Directions: For each entry, return the text exactly and omit any image.

════════

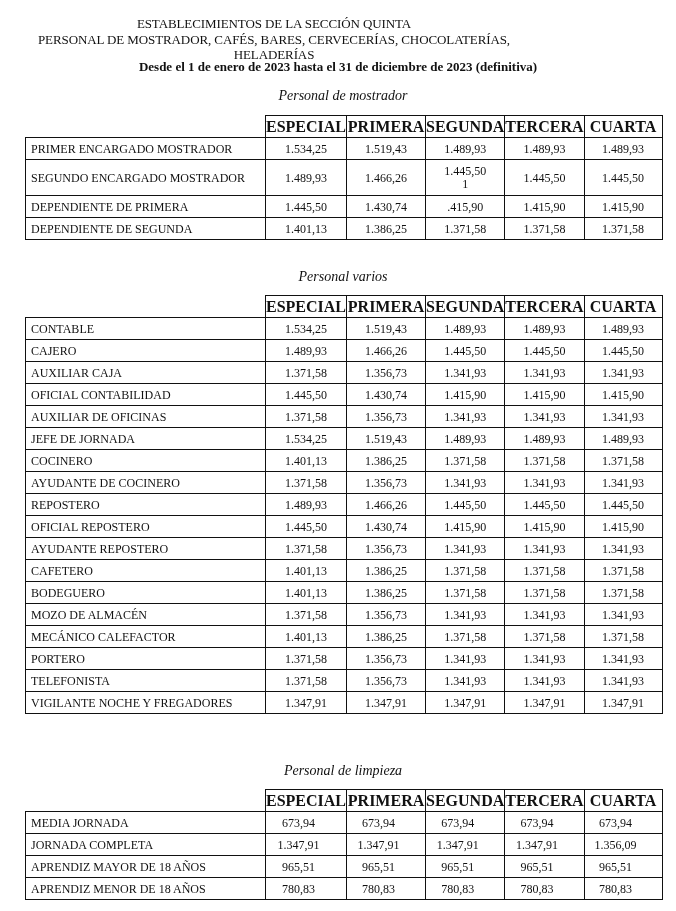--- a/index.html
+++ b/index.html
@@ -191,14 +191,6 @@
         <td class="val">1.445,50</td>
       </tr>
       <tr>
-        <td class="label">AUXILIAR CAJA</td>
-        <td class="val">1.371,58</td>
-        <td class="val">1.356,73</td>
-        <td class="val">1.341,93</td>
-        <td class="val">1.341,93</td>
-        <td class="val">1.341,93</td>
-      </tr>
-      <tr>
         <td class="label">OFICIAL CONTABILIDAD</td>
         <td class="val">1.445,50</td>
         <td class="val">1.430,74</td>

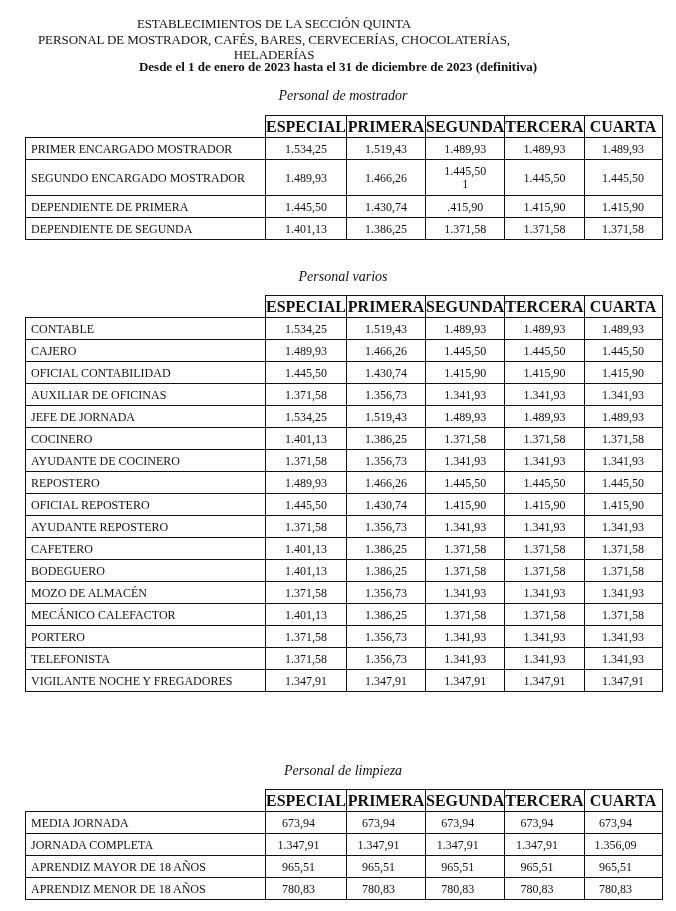--- a/index.html
+++ b/index.html
@@ -287,14 +287,6 @@
         <td class="val">1.371,58</td>
       </tr>
       <tr>
-        <td class="label">PORTERO</td>
-        <td class="val">1.371,58</td>
-        <td class="val">1.356,73</td>
-        <td class="val">1.341,93</td>
-        <td class="val">1.341,93</td>
-        <td class="val">1.341,93</td>
-      </tr>
-      <tr>
         <td class="label">TELEFONISTA</td>
         <td class="val">1.371,58</td>
         <td class="val">1.356,73</td>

════════

Exercise output:
--- a/index.html
+++ b/index.html
@@ -191,14 +191,6 @@
         <td class="val">1.445,50</td>
       </tr>
       <tr>
-        <td class="label">AUXILIAR CAJA</td>
-        <td class="val">1.371,58</td>
-        <td class="val">1.356,73</td>
-        <td class="val">1.341,93</td>
-        <td class="val">1.341,93</td>
-        <td class="val">1.341,93</td>
-      </tr>
-      <tr>
         <td class="label">OFICIAL CONTABILIDAD</td>
         <td class="val">1.445,50</td>
         <td class="val">1.430,74</td>

--- a/index.html
+++ b/index.html
@@ -287,14 +287,6 @@
         <td class="val">1.371,58</td>
       </tr>
       <tr>
-        <td class="label">PORTERO</td>
-        <td class="val">1.371,58</td>
-        <td class="val">1.356,73</td>
-        <td class="val">1.341,93</td>
-        <td class="val">1.341,93</td>
-        <td class="val">1.341,93</td>
-      </tr>
-      <tr>
         <td class="label">TELEFONISTA</td>
         <td class="val">1.371,58</td>
         <td class="val">1.356,73</td>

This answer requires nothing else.